-- TASK INPUTS start --

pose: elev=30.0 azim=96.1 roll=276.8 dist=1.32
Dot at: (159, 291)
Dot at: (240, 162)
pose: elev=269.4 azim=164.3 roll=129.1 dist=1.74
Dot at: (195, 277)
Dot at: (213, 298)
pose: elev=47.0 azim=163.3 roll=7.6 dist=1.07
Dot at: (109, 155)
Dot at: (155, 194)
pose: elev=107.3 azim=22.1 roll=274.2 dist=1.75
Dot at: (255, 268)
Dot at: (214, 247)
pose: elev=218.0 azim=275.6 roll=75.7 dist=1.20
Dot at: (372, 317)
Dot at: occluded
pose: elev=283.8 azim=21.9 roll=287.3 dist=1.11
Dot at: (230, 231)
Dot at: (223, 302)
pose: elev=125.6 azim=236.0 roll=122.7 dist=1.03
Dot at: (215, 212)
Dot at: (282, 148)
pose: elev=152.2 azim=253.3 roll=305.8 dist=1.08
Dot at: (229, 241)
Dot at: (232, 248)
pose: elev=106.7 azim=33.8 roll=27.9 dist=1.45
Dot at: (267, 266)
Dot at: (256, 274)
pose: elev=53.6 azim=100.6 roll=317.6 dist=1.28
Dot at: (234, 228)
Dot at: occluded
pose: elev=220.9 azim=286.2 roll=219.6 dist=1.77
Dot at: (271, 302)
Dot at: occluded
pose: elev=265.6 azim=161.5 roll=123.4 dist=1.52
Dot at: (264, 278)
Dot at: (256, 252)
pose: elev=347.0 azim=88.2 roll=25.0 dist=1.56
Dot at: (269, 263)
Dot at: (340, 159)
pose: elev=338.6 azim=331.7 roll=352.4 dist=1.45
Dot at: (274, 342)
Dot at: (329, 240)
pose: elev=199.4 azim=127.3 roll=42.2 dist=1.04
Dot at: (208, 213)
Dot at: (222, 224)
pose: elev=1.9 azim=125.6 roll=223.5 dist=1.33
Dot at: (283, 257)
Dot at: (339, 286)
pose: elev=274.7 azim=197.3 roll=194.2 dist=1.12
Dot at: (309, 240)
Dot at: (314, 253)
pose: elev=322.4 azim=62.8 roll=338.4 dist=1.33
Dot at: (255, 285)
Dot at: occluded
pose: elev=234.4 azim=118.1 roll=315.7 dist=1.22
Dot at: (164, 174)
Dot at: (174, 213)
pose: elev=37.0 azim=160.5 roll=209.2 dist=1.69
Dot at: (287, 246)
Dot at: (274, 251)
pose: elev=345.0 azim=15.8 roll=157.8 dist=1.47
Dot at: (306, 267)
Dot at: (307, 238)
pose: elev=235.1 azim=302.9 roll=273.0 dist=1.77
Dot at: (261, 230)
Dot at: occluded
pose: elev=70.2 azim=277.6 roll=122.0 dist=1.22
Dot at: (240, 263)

-- TASK INPUTS end --

• [OBJECTIVE] Please rewrite the entries from the start through the line containing "Dot at: (222, 224)", replacing "pose" with "view" and leaving everything else unchanged.

• [WORKED SOLUTION]
view: elev=30.0 azim=96.1 roll=276.8 dist=1.32
Dot at: (159, 291)
Dot at: (240, 162)
view: elev=269.4 azim=164.3 roll=129.1 dist=1.74
Dot at: (195, 277)
Dot at: (213, 298)
view: elev=47.0 azim=163.3 roll=7.6 dist=1.07
Dot at: (109, 155)
Dot at: (155, 194)
view: elev=107.3 azim=22.1 roll=274.2 dist=1.75
Dot at: (255, 268)
Dot at: (214, 247)
view: elev=218.0 azim=275.6 roll=75.7 dist=1.20
Dot at: (372, 317)
Dot at: occluded
view: elev=283.8 azim=21.9 roll=287.3 dist=1.11
Dot at: (230, 231)
Dot at: (223, 302)
view: elev=125.6 azim=236.0 roll=122.7 dist=1.03
Dot at: (215, 212)
Dot at: (282, 148)
view: elev=152.2 azim=253.3 roll=305.8 dist=1.08
Dot at: (229, 241)
Dot at: (232, 248)
view: elev=106.7 azim=33.8 roll=27.9 dist=1.45
Dot at: (267, 266)
Dot at: (256, 274)
view: elev=53.6 azim=100.6 roll=317.6 dist=1.28
Dot at: (234, 228)
Dot at: occluded
view: elev=220.9 azim=286.2 roll=219.6 dist=1.77
Dot at: (271, 302)
Dot at: occluded
view: elev=265.6 azim=161.5 roll=123.4 dist=1.52
Dot at: (264, 278)
Dot at: (256, 252)
view: elev=347.0 azim=88.2 roll=25.0 dist=1.56
Dot at: (269, 263)
Dot at: (340, 159)
view: elev=338.6 azim=331.7 roll=352.4 dist=1.45
Dot at: (274, 342)
Dot at: (329, 240)
view: elev=199.4 azim=127.3 roll=42.2 dist=1.04
Dot at: (208, 213)
Dot at: (222, 224)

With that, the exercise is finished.